Compare that to the pharmco carousel that you can see in action today in Boston and San Diego. The major players are IP brokers that buy startups with promising compounds (good if you are a lawyer or in marketing), but the science is done by university startups which are either bought out or fail, and the number of very capable people on postdocs (because they are between startups) is plain staggering. Try putting your kids through college doing that.

Is anyone surprised that I'm very suspicious of anyone preaching the startup gospel? They are inevitably venture capitalists or marketeers, or fresh out of college and still very green.


Add to that companies like Valeant whose business model is to buy companies that already have drugs on the market and fire most of the research staff.
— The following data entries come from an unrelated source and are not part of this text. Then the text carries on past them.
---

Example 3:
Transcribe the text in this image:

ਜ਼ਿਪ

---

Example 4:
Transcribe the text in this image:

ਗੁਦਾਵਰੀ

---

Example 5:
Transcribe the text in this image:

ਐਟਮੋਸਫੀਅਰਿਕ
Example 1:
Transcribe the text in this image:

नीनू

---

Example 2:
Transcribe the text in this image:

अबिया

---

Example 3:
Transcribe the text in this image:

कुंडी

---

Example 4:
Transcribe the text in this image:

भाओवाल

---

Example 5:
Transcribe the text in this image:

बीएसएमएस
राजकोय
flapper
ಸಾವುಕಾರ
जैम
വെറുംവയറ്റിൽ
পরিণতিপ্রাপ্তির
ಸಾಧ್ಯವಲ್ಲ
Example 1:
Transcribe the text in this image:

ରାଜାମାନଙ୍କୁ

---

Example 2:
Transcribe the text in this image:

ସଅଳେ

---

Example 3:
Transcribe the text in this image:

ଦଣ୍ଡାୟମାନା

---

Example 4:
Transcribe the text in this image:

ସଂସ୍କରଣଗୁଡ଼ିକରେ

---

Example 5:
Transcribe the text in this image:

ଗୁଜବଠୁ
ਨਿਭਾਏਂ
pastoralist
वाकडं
This is predicated on the belief that in-house R&D is nearly always a long term money loser. Better to crowdsource R&D and only pay for the winners.


"the number of very capable people on postdocs ... is plain staggering"
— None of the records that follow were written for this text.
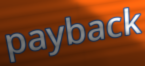
payback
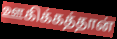
ஊகிக்கத்தான்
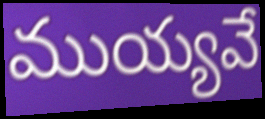
ముయ్యవే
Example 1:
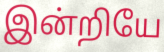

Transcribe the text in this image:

இன்றியே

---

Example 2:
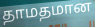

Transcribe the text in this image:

தாமதமான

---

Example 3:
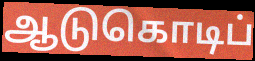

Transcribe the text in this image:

ஆடுகொடிப்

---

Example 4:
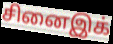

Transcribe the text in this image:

சினைஇக்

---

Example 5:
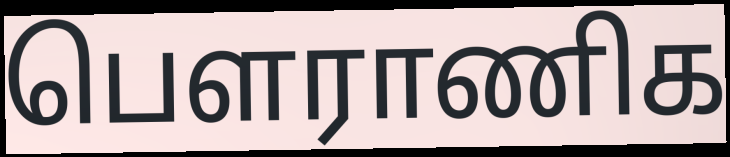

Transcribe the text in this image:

What's wrong with doing a postdoc? I'm in the UK, but here a postdoc is a normal part of the science career path. It pays reasonably well for academia and is a first step towards being a lecturer (assistant professor).


We are not talking about the academic career ladder, we are talking about the career path of med. chemists in general. To an increasing level, early discovery happens at academic startups, and when the company fails (because their two or three compounds fell through) all the scientists are out of work. The fastest new gig available is a postdoc, and the salary is a real problem when you try to put kids through college on that.

This model takes the "scientists are cogs in a machine" paradigm to a new level. Of course med. chemists are cogs in machines, lead discovery is nothing but finding ligands for targets (perhaps it's also finding the proper target), and your scientific training hopefully equipped you for that. If one project fails, there will be others, and it's management that chooses those that will go forward. But it used to be that you didn't change your employer with your project, Big Pharmco always had plenty of projects going. Nowadays it's the employee that bears all the risks, and that includes the risk of poor management. It's no longer cogs in machines, it's cogs with legs.


Another popular term is the 'postdocalypse' as seen here;

http://www.motherjones.com/environment/2014/03/inquiring-min...

Basically, fewer positions, more PhDs, less NIH money to fewer scientists and the situation becomes pretty terrible.


Have you heard of the postdoctoral treadmill? That's what happens in the states. Postdoc treadmill is another source of cheap labor for labs, without any stability and job prospects.


> there's not the budget for 1/3 of the population to do science

Then what should they do? There is no industrial demand. We could theoretically replace almost the entire service industry overnight with autonomous vehicles and online ordering.

Sounds like a record on repeat nowadays but labor is dying. It takes one person to feed a thousand, and if you average all the labors required to supply ones needs it comes out to less than a whole person by a lot. IE, the sum of plumbing, electrical, power production, road maintenance, car construction, furniture building, home building, medical, agricultural, etc production necessary per person is less than a whole person, and thus you have an excess of people who have no real value add labor to do.

Science is really the only thing you can propose in a labor vacuum - well, we don't need welders or farmers or auto mechanics or factory workers or people digging holes, so why not go figure out the next big thing? Too bad, one, not everyone can do that, and two, research has to be paid for by someone, and considering the gross wealth concentration in the US, its either philanthropy or the government paying for it. And as can be evidenced by real demand for science, nobody is.


We need new industries to come up. New industries which tend to hire lots of scientists come from big government spending initiatives. The ramp up in research during ww2, moon race, etc. Plenty of industries came from that.

We need to push into space further, attack cancer, deal with antibiotic resistance, dig into groundbreaking physics, etc. R and D is only 3% of US government budget.